Das Corps Guestphalia et Suevoborussia Marburg ist eine pflichtschlagende und farbentragende Studentenverbindung im Kösener Senioren-Convents-Verband (KSCV).

Die Corpsmitglieder werden Westfalen und Schwabenpreußen oder wurden (ausschließlich in Marburg) schwarze Westfalen genannt. Eine entsprechende Kreiszugehörigkeit ist damit nicht gemeint. Vielmehr bezieht sich das Adjektiv „schwarz“ auf die schwarze Studentenmütze und dient lediglich innerhalb Marburgs zur Unterscheidung von der Marburger Landsmannschaft Hasso-Guestfalia, die blaue Mützen trägt. Deren Mitglieder werden folglich blaue Westfalen genannt. Dass die Westfalen und Schwabenpreußen bis heute gemeinhin als „Piesen“ bezeichnet werden, ist auf ihre Kneipjacken zurückzuführen. Mit ihrer Farbe und dem hohen Stehkragen erinnern sie an die Amtskleidung eines Pfarrers, der im hessischen Dialekt als Piese bezeichnet wird.

Couleur[Bearbeiten | Quelltext bearbeiten]

Couleur

Guestphalia et Suevoborussia hat die Farben grün-weiß-schwarz-weinrot mit silberner Perkussion. Dazu wird eine schwarze Mütze getragen. Die Füchse der Westfalen und Schwabenpreußen tragen ein Fuchsenband in den Farben grün-schwarz, ebenfalls mit silberner Perkussion.

Die Wahlsprüche lauten „In virtute honos“[1] und „Honeste et hilare“[2]. Der Wappenspruch ist „Vivant fratres intimo foedere iuncti!“ (v.f.i.f.i.).[3]

Geschichte[Bearbeiten | Quelltext bearbeiten]

Das Corps Guestphalia Marburg (gestiftet am 10. Mai 1840) und das Pépinière-Corps Suevo-Borussia (gestiftet 1868) haben sich im Jahr 1978 durch einen Fusionsvertrag zusammengeschlossen.
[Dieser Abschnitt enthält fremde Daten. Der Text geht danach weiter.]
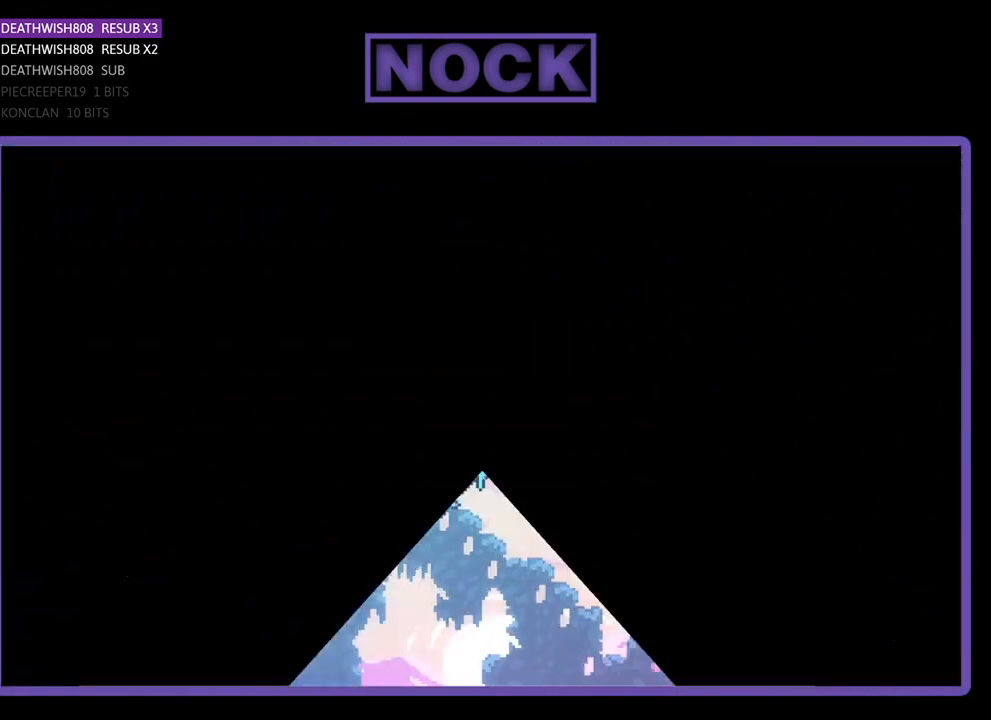
{"buttons": ["R2"], "left_stick": "center", "events": []}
Das Stiftungsdatum der Guestphalia et Suevoborussia bezieht sich auf die Guestphalia II und ist entsprechend der Kösener-Statuten der 10. Mai 1840 („gestiftet als Guestphalia“.[4]).
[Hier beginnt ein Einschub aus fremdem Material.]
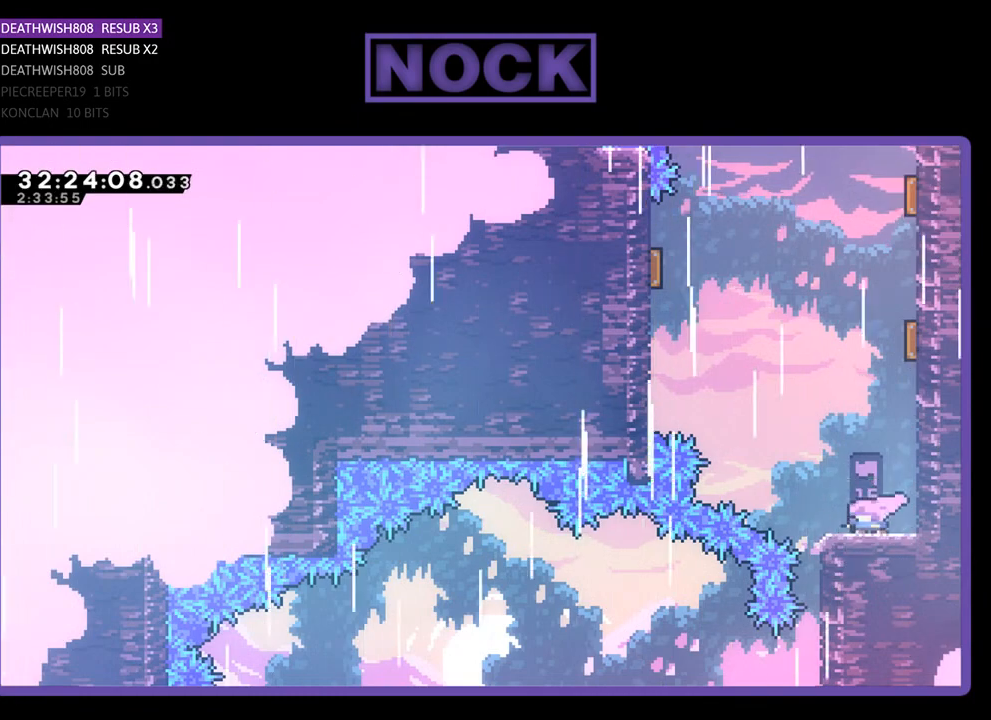
{"buttons": ["CIRCLE", "R2", "DPAD_UP", "DPAD_RIGHT"], "left_stick": "center", "events": [[33, "CROSS", "down"], [33, "DPAD_UP", "down"], [133, "CROSS", "up"], [200, "CIRCLE", "down"], [333, "DPAD_RIGHT", "down"]]}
Das Westfälische Kränzchen (1806)[Bearbeiten | Quelltext bearbeiten]

Den Anfang der Geschichte der Guestphalia Marburg bildet die Stiftung des Westfälischen Kränzchens am 13. Juni 1806 unter Beteiligung Hallenser Westfalen. Die Farben waren zunächst schwarz-grün-weiß, der Wahlspruch Gloria virtutis comes!

Guestphalia I (1807)[Bearbeiten | Quelltext bearbeiten]

Das Westfälische Kränzchen konstituierte sich am 7. Juni 1807 als Westfälische Landsmannschaft (Guestphalia I). Mit den zwei anderen alten Landsmannschaften (die Lahnländische Landsmannschaft und die Hessische Landsmannschaft) bildete Guestphalia ab dem 7. Juni 1807 den ersten Marburger Senioren-Convent.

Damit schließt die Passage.